Facebook’s Rough Start To The Week

Published: Oct. 5, 2021, 8:18 p.m.

In this episode of By Any Means Necessary, hosts Sean Blackmon and Jacquie Luqman are joined by technologist Chris Garaffa, the editor of TechforthePeople.org to discuss the Facebook outage and its widespread impacts, the impact of the revelations concerning human trafficking and eating disorders revealed by whistleblower Frances Haugen, the reliance of society on social media and the need for community control over Facebook, and Google complying with dragnet police data requests for accounts that search names, addresses, or telephone numbers.


In the second segment, Sean and Jacquie are joined by Afeni, an organizer with Freedom Fighters DC to discuss the clearing out of a homeless encampment in Washington, DC, the absurd obstacles that perpetuate the problem of homelessness and the failure of the District government to implement its pilot housing program, and the rapidly intensifying crisis of gentrification in DC.


In the third segment, Sean and Jacquie are joined by Mikaela Nhondo Erskog, an educator and researcher for the Tricontinental: Institute for Social Research, also a part of the secretariat of Pan Africanism Today and a coordinating committee member for No Cold War to discuss a strike of engineering workers in South Africa, the severe exploitation of engineers in the country, and the significance of this challenge in putting the ideas of a living wage, benefits, and organizing into public consciousness.

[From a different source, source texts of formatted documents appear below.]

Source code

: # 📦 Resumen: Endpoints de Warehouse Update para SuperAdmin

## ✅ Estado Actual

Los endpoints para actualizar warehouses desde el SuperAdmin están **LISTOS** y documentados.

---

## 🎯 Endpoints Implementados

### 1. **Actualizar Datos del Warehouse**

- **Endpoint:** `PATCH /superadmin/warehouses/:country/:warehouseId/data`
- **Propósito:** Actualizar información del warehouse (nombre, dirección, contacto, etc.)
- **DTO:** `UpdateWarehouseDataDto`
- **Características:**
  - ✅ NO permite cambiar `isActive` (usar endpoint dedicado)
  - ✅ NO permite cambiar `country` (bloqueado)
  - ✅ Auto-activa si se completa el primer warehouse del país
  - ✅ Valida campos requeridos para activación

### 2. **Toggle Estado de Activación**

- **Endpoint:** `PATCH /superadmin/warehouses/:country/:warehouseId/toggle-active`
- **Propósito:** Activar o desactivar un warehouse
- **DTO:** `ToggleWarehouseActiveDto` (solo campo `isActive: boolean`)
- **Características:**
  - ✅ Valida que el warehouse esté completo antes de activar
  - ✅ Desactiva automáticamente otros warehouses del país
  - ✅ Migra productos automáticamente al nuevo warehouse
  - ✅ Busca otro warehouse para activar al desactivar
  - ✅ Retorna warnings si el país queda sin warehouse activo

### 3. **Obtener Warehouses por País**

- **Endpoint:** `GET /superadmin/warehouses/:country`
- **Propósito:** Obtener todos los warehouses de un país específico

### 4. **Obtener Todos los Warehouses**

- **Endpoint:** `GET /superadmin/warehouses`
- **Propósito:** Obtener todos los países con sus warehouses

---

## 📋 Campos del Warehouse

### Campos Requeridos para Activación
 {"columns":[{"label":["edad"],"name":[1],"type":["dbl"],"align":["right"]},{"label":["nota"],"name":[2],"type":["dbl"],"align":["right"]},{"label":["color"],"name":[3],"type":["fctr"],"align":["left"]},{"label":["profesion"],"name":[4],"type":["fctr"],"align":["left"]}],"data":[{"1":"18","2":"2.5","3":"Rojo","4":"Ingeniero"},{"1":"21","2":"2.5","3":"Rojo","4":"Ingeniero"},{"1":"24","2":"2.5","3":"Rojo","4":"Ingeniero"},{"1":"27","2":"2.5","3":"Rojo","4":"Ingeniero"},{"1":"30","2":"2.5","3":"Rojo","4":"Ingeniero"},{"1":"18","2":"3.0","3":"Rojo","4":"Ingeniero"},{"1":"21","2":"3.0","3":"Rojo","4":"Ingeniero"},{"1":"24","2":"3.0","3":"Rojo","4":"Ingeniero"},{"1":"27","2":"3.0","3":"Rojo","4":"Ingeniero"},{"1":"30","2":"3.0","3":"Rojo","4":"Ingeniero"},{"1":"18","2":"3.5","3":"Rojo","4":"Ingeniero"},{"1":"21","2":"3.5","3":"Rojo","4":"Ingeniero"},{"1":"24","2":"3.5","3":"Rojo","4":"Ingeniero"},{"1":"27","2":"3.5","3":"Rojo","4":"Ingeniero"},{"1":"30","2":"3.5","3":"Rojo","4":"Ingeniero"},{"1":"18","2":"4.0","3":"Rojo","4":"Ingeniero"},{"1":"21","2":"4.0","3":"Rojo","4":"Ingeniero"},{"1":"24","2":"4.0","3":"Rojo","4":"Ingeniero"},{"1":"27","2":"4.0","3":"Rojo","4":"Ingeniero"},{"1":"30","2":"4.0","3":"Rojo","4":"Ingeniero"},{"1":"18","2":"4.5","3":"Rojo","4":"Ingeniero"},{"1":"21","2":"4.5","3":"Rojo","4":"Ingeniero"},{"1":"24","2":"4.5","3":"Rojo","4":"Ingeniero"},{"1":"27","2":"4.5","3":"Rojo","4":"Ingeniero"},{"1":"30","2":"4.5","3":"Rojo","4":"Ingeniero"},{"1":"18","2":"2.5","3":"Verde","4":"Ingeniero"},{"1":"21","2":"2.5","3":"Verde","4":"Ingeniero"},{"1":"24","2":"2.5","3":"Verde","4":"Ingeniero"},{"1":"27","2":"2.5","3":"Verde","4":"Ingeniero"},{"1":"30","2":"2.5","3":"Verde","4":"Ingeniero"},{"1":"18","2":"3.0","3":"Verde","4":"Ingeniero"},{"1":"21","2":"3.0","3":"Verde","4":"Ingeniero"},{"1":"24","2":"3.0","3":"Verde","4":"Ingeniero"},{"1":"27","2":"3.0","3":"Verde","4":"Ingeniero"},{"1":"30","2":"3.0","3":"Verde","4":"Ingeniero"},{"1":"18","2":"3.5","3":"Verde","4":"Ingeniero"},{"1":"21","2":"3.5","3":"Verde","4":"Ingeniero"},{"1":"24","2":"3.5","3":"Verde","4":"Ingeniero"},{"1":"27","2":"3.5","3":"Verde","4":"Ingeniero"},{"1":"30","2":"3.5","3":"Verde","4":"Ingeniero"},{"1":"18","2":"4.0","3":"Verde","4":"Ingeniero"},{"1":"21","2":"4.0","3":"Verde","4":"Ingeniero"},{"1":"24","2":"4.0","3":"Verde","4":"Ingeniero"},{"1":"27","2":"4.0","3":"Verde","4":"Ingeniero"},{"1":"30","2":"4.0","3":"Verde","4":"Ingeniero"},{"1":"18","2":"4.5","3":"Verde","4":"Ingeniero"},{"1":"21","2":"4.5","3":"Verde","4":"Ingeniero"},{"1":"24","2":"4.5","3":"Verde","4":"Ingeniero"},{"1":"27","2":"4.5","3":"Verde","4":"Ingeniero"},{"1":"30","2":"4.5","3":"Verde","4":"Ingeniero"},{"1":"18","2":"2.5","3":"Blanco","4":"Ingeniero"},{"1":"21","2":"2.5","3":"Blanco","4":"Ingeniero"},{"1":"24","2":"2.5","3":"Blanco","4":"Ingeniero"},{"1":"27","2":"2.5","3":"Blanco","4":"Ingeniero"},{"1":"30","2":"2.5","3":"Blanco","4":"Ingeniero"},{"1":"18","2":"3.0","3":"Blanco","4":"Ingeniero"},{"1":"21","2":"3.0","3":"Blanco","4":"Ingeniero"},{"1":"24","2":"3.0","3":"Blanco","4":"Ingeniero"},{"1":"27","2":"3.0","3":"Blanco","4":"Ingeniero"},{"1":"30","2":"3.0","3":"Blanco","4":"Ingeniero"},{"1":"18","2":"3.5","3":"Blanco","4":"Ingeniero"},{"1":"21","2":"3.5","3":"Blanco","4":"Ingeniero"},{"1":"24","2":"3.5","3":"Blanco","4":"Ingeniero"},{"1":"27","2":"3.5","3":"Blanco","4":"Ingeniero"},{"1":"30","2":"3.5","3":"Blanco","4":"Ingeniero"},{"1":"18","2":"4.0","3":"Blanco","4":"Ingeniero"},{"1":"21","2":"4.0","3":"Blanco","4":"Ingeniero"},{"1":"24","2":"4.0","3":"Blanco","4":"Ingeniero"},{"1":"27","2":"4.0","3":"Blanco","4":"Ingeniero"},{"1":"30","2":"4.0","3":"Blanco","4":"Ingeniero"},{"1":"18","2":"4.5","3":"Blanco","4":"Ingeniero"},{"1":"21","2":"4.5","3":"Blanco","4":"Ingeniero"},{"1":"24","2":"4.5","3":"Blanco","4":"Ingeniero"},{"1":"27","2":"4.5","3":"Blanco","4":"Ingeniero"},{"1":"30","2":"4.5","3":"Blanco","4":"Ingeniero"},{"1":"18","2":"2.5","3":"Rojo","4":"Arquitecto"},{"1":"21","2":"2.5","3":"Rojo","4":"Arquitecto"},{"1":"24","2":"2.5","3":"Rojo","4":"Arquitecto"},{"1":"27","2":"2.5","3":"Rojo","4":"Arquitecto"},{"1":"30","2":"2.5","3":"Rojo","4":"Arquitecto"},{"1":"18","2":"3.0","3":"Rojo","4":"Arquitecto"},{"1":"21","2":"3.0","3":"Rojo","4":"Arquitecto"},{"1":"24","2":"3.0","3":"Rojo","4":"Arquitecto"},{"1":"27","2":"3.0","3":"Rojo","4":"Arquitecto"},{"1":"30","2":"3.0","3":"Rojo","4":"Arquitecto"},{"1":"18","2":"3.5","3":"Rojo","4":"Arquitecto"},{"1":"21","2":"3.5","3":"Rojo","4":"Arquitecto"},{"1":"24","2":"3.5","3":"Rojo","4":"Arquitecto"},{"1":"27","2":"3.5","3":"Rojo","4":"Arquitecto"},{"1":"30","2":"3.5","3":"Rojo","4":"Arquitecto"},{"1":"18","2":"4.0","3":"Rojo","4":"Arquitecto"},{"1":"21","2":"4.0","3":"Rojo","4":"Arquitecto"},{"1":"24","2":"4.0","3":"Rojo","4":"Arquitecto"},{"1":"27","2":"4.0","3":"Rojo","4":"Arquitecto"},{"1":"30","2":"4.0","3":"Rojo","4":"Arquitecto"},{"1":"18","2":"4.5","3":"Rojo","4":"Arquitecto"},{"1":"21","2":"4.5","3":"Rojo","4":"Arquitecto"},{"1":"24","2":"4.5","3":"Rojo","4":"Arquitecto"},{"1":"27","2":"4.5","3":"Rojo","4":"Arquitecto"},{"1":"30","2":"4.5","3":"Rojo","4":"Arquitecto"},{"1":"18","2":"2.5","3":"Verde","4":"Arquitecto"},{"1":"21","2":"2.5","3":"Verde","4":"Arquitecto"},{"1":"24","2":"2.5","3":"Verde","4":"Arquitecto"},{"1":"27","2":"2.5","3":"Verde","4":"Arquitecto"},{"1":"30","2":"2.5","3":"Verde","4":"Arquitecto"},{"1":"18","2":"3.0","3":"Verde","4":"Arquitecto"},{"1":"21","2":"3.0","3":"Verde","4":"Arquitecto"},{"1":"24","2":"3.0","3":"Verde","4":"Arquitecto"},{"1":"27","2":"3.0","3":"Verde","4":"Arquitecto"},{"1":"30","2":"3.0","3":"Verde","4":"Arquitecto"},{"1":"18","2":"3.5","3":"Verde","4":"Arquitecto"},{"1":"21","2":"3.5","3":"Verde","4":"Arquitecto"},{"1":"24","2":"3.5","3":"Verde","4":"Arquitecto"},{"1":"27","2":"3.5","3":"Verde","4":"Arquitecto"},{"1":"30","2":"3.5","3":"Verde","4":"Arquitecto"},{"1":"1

Later in the show, Sean and Jacquie are joined by Kamau Franklin, Founder and Board President of Community Movement Builders in Atlanta and Co-host of the Renegade Culture podcast to discuss Facebook’s outage and how it highlights the broader issue of monopoly capitalism, Netflix’s representation of Malcolm X in the film “Blood Brothers” and the sanitization and cooptation of revolutionaries, the importance of arts and culture in organizing, and the proliferation of and misunderstandings about important political terms like decolonization.